Population (2024-12-31)
- • Total: 272
- • Density: 73.5/km^{2} (190/sq mi)
- Time zone: UTC+01:00 (CET)
- • Summer (DST): UTC+02:00 (CEST)
- Postal codes: 56761
- Dialling codes: 02653
- Vehicle registration: COC
- Website: www.zettingen.de

= Zettingen =

Zettingen is an Ortsgemeinde – a municipality belonging to a Verbandsgemeinde, a kind of collective municipality – in the Cochem-Zell district in Rhineland-Palatinate, Germany. It belongs to the Verbandsgemeinde of Kaisersesch, whose seat is in the like-named town.

==Geography==

===Location===
The municipality lies in the Eifel, on the Autobahn A 48, just across Landesstraße (State Road) 108 from Hambuch.
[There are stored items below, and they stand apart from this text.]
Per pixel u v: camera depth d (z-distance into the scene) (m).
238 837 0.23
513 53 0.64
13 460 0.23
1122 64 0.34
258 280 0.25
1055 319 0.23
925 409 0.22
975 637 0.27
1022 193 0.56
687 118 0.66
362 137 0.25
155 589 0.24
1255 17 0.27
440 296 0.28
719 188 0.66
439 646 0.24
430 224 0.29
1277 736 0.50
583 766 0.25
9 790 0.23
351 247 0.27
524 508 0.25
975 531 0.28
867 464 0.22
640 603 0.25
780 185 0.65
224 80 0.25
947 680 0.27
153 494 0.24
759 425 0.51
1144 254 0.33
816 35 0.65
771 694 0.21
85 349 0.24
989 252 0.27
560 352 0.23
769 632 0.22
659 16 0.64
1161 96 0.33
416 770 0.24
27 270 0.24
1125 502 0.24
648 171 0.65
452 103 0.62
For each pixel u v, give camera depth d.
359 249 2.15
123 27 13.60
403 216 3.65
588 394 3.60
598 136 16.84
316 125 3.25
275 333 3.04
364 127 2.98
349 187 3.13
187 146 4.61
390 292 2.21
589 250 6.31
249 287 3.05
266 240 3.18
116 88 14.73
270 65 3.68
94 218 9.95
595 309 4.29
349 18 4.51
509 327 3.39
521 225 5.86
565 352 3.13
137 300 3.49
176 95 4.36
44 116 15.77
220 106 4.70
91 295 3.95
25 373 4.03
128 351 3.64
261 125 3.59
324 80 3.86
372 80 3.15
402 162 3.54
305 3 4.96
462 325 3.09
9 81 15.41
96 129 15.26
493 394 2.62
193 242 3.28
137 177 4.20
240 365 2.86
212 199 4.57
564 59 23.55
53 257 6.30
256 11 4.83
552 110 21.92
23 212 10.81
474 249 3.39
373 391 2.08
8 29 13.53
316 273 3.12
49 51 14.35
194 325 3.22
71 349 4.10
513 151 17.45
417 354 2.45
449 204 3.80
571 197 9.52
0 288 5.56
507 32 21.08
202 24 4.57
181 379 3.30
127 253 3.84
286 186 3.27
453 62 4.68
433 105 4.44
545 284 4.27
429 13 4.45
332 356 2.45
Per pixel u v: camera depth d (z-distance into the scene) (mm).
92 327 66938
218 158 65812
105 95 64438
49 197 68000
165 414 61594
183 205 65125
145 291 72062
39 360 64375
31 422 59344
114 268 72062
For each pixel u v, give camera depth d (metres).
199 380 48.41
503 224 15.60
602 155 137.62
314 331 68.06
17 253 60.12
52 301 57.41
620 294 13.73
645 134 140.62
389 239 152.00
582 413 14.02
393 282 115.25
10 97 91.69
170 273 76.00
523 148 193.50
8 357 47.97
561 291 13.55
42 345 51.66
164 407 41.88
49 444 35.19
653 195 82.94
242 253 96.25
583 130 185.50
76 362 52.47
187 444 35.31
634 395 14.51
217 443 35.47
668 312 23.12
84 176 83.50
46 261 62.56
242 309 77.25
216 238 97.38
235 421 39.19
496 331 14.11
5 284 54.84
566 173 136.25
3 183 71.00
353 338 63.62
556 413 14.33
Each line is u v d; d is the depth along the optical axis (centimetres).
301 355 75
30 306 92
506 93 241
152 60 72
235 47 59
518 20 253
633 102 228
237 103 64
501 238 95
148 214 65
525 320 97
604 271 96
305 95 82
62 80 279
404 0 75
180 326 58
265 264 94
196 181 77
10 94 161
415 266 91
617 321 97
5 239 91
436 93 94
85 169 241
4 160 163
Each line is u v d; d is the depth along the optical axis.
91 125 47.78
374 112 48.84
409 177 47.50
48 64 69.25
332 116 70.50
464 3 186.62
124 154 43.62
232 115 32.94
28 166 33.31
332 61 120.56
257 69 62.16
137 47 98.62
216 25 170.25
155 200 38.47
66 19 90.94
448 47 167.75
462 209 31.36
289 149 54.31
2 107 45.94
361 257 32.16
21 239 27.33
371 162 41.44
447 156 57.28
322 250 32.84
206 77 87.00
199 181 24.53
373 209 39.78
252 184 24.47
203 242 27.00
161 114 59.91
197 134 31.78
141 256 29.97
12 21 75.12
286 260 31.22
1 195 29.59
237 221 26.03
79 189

===Extent of municipal area===
The municipality of Zettingen has a total area of 3.70 km^{2}, of which 2.84 km^{2} is cropland and 0.15 km^{2} is wooded.

==History==
In 1267, Zettingen had its first documentary mention. Archaeological finds in and around the village have, however, led to the conclusion that the area was already settled by the Romans.

In the 13th century, the Archbishops of Trier managed to bring into their ownership the so-called “treasury” of Klotten with its outlying countryside, within which lay Zettingen. On 1 October 1251, Archbishop of Trier Arnold II of Isenburg assumed the parish church in Hambuch with its branch churches with approval from the patron of the Rosenthal Monastery community.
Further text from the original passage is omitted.